Laura P. Rosser, CRCM, CAMS
Chief Compliance Officer & CRA Officer, SVP
Renasant Bank, Johns Creek
Group 5 rep., 2021-2022 GBA Compliance Committee
Q: What was your first job, and was there a lesson you learned there that you still use today?
A: My first job was as a cashier at Eckerds Drug Store when I was 16. I also worked in the cosmetics area stocking and assisting customers. Although it was not my career path, I was proud of the job and never missed work. I would even work overtime on holidays like Christmas and New Years. I worked there for several years before going off to college. That was where I developed my work ethic, and I have always given 100% in every job I have had. My daughter just started her first job after college, and she recently gave me a birthday card that said “You are my role model. You’ve taught me strong work ethic, faith, love, kindness and more.” All of those things are important, but a strong work ethic will take you a long way.
Q: What led you to a career in banking?
A: I graduated from UGA with a degree in finance. Right before graduation, I attended a government career fair right and submitted an application to the FDIC, which had a huge stack of applications. Several weeks later, I decided to call to see if they had hired for all the available positions. He pulled my application out of the large stack and invited me to come in for an interview. I would not have been offered the job if I had not called that day!
Q: What are you most proud of accomplishing professionally?
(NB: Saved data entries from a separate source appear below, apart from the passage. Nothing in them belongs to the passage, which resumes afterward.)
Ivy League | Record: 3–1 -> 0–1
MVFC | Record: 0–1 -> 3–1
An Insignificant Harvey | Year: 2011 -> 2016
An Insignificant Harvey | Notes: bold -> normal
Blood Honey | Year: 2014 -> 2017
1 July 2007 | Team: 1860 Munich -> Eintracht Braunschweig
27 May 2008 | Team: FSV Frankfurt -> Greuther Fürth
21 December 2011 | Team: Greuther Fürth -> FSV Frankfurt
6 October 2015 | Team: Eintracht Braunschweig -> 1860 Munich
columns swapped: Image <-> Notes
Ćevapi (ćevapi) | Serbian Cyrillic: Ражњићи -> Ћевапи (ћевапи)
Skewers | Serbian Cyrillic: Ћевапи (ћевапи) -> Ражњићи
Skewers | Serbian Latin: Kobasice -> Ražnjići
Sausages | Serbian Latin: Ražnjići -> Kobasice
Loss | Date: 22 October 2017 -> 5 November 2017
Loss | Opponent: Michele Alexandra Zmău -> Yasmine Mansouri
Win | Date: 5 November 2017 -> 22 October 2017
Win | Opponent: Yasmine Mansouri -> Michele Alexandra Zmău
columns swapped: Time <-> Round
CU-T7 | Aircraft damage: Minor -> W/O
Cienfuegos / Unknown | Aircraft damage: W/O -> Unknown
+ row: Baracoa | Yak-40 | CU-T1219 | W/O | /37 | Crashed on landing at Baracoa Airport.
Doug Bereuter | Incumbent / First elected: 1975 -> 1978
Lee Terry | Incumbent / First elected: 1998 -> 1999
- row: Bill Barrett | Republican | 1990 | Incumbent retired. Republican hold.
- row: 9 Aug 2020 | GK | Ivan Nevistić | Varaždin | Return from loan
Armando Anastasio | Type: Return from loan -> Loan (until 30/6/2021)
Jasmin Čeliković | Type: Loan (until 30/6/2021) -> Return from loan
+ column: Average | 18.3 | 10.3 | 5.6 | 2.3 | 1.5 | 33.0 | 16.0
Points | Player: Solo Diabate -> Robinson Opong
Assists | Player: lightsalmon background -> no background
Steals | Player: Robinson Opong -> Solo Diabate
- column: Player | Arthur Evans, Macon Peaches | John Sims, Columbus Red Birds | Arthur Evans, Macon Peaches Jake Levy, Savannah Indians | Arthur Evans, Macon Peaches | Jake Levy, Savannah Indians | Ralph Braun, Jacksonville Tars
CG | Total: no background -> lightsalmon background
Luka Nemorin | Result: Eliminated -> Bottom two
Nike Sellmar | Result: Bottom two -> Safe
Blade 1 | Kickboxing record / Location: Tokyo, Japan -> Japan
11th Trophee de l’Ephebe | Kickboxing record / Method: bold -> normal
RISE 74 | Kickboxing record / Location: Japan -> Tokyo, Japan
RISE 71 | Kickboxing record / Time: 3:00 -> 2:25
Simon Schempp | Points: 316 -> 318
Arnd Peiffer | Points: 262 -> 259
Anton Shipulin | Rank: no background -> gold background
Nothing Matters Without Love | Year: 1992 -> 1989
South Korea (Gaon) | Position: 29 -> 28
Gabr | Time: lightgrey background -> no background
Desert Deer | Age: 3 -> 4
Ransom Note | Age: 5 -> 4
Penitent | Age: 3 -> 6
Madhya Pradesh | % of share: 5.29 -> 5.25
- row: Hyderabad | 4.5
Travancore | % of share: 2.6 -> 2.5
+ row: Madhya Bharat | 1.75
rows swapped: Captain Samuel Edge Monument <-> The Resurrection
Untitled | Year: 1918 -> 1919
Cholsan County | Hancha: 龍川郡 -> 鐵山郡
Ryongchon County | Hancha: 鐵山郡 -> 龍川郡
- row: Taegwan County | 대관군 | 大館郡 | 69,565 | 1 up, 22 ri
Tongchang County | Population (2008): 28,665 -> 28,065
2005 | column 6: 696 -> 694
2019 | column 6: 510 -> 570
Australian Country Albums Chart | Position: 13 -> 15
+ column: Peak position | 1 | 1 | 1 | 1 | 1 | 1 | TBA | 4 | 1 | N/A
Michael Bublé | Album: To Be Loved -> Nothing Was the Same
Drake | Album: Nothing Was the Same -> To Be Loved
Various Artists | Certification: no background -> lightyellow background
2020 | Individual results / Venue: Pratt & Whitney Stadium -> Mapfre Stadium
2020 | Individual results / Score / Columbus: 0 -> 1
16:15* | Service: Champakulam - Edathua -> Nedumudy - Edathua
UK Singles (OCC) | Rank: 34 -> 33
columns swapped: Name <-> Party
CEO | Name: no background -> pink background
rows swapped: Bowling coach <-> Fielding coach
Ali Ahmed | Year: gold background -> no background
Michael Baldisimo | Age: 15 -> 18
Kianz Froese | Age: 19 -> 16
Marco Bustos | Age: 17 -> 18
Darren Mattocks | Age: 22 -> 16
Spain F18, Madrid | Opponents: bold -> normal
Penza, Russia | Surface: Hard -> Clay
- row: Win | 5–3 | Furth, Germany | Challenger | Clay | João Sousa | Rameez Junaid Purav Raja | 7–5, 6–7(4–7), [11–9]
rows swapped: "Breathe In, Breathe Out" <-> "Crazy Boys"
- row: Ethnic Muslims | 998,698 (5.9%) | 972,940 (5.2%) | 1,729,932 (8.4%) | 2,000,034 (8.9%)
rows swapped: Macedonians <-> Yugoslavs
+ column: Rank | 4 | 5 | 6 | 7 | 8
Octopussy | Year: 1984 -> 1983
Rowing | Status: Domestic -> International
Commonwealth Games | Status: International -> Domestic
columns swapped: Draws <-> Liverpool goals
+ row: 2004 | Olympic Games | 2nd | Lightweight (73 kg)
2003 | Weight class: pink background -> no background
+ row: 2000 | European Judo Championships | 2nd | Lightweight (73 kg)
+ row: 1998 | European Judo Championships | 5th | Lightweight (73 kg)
A: There have been times when I had to take a step backwards in my career due to personal choices or bank mergers, but I was always able to get right back where I started and move forward again.
Q: If you could thank someone for becoming the professional you are today, who would it be and why?
A: I would thank my supervisors at the FDIC for giving me opportunities to learn new roles, which gave me the experience to take my career to the next level each time.
Q: What would someone be surprised to learn about you?
A: I have a seven-year gap on my resume. Between my 11-year career at the FDIC and later moving into the banking world, I took seven years off to be a stay-at home-mom, and I don’t regret that decision at all.